## Work task:
Reproduce the passage of the article on health systems and justice below, between "A woman who" and "injustice in motion.", inclusive.

## Exercise passage:
Health Systems as Justice Systems: Reimagining the Delivery of Rights for Women and Girls

9 March 2026

By Ebibote Opetu, 

Senior Communications Lead, Women in Global Health

When we talk about justice, we picture courtrooms, judges, verdicts, and the rule of law. But for most women and girls, justice is not first encountered under a national emblem or behind a wooden bench. It is encountered under fluorescent lights or dark rooms in a clinic, in the interaction with a nurse, in a maternity ward, or from the diagnosis of a physician, the treatment that is offered or denied.

A woman who hemorrhages during birth and is told to wait because supplies are short. A patient whose cardiac symptoms are dismissed as anxiety because diagnostic standards were set with male bodies in mind. A nurse who reports harassment and is quietly transferred instead of being protected. These moments rarely make headlines, yet they are justice in practice, or injustice in motion.

As UN Women emphasizes, Rights. Justice. Action. matters precisely because rights without enforcement remain words on paper and not lived experience. Globally, women hold only about 64 per cent of the legal rights that men do, even where protective laws exist, systems to implement them are weak or absent.

Where Rights Must Become Real

Healthcare settings are among the first places women seek help for violations of their rights, whether reproductive health, chronic illness, or workplace discrimination. Yet many health systems are not equipped to respond with dignity, equity, or justice.

Take maternal health: more than 260,000 women died from preventable causes related to pregnancy and childbirth in 2023. Most of these deaths occurred in low- and lower-middle-income countries and are preventable with quality care. This is more than a clinical failure. It is a justice failure. A system that allows women to die of conditions that effective care could prevent has failed to uphold their most fundamental rights.

Or consider how research bias translates into poorer outcomes: women remain underrepresented in major clinical trials, particularly in cardiovascular disease research, despite facing a high burden of morbidity and mortality from these conditions. A systematic review of cardiovascular clinical trials found that women made up just 41 per cent of participants, underscoring how gaps in research design limit understanding of women’s health needs.

## Data extracts:

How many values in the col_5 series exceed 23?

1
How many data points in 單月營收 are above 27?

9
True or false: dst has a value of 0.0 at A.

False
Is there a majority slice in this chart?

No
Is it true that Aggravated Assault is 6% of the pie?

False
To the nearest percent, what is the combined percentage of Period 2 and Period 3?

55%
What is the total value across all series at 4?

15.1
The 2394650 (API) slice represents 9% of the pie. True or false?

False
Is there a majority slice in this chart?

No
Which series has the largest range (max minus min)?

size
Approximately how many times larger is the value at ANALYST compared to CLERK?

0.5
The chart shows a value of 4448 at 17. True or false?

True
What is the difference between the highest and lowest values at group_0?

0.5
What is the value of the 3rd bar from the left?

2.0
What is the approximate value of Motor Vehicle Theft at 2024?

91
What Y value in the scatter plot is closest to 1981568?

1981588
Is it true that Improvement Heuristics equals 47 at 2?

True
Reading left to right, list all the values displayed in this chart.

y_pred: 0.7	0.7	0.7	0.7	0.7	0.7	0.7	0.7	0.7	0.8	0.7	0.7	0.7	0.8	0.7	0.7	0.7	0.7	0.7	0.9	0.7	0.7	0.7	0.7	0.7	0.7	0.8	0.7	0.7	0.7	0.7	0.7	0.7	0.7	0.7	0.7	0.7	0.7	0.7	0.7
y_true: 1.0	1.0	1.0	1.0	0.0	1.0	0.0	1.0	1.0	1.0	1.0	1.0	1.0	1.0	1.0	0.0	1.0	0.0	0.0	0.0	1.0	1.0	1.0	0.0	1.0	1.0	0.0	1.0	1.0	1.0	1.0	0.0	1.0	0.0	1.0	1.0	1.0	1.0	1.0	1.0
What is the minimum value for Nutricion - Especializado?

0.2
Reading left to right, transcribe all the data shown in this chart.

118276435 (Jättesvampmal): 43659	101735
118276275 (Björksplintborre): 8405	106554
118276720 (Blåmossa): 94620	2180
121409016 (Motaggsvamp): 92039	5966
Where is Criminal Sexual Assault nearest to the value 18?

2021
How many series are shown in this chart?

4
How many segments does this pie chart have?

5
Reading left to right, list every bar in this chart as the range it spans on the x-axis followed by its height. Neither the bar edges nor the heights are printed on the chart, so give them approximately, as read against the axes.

## Finished exercise:
A woman who hemorrhages during birth and is told to wait because supplies are short. A patient whose cardiac symptoms are dismissed as anxiety because diagnostic standards were set with male bodies in mind. A nurse who reports harassment and is quietly transferred instead of being protected. These moments rarely make headlines, yet they are justice in practice, or injustice in motion.